Judging by the strength of his outrage, Tory party Chairman Grant Shapps is ready to draft a UN resolution sanctioning a political air strike on one of its own members.

Shapps is blazing with anger at claims by Brazilian UN official Raquel Rosnik that the government's hugely controversial so-called bedroom tax is a "shocking" breach of human rights.

In a fuming outburst he claimed the UN representative was biased, had her own anti-government agenda and was displaying astonishing brass neck in daring to criticise the UK when Brazil had a massive housing crisis of its own.

"How is it that a woman from Brazil, a country that has 50m people in inadequate housing, has come over, failed to meet with any government ministers, with any officials or even to refer to the policy by its accurate name anywhere in the report at all. She's clearly come over with an agenda," he said.

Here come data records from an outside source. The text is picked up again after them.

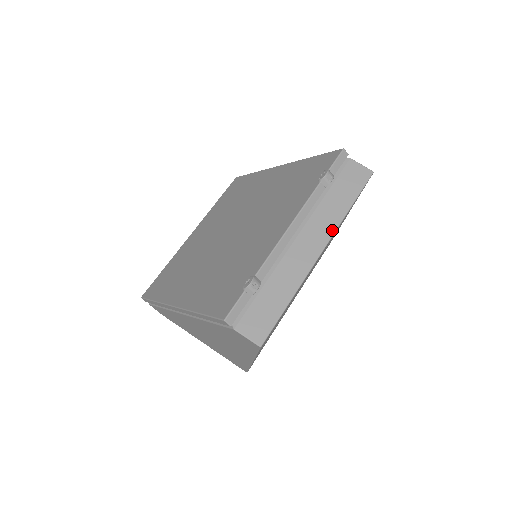
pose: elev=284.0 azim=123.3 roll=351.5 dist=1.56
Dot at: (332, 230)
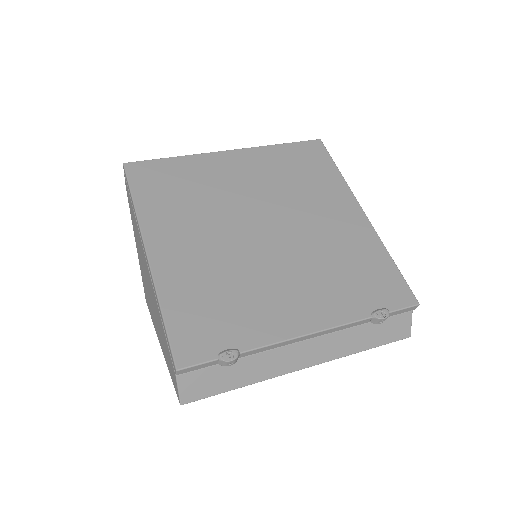
Dot at: (332, 358)
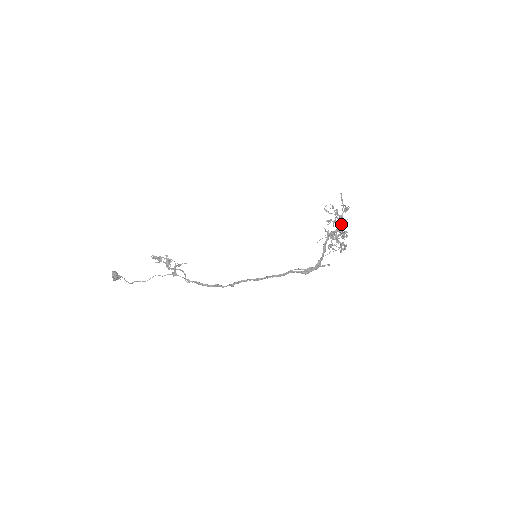
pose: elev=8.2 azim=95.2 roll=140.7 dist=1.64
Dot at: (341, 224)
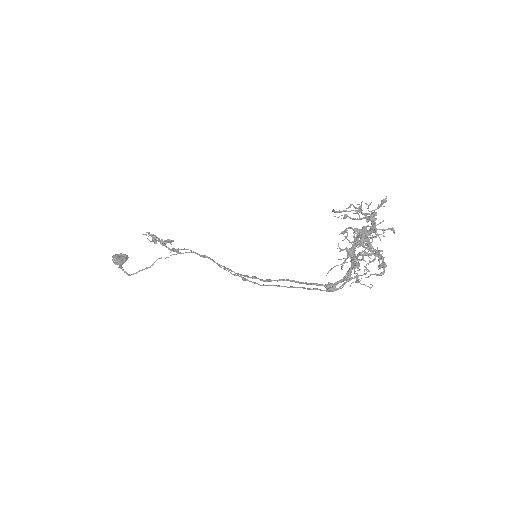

The fact the official criticised a policy that is already under fire is clearly enough to irritate ministers, but to then insist on calling it the "bedroom tax", which is Labour's derogatory characterisation of the policy aimed at reviving memories of Margaret Thatcher's damaging poll tax, has pushed Shapps to anger.

Ministers insist the policy is not a tax but the scrapping of a "spare room subsidy" for social tenants on benefits deemed to have unused bedrooms that could be used by larger families. Private tenants do not get the same allowance.

Critics claim by cutting benefits for such people they are being forced out of their homes. And they insist there are not enough alternative, fewer-bedroom properties to meet the gap.

Rosnik has claimed that the policy, which came into effect last April, was hitting "the most vulnerable, the most fragile, the people on the fringes of coping with everyday life".

And her remarks have , unsurprisingly, won support from Labour, although ministers point out the Opposition has consistently failed to say whether they would scrap the policy if returned to power.

Shapps branded her report a disgrace and has said he is writing to the UN Secretary General Ban Ki-moon asking for an apology and an explanation of how she made such a report when not invited to do so by the UK government.

Downing Street was more measured in its remarks, with the prime minister's official spokesman declaring it disagreed with the report and that: "We will continue to point out the fairness of the policy."

No need for a security council resolution after all, then.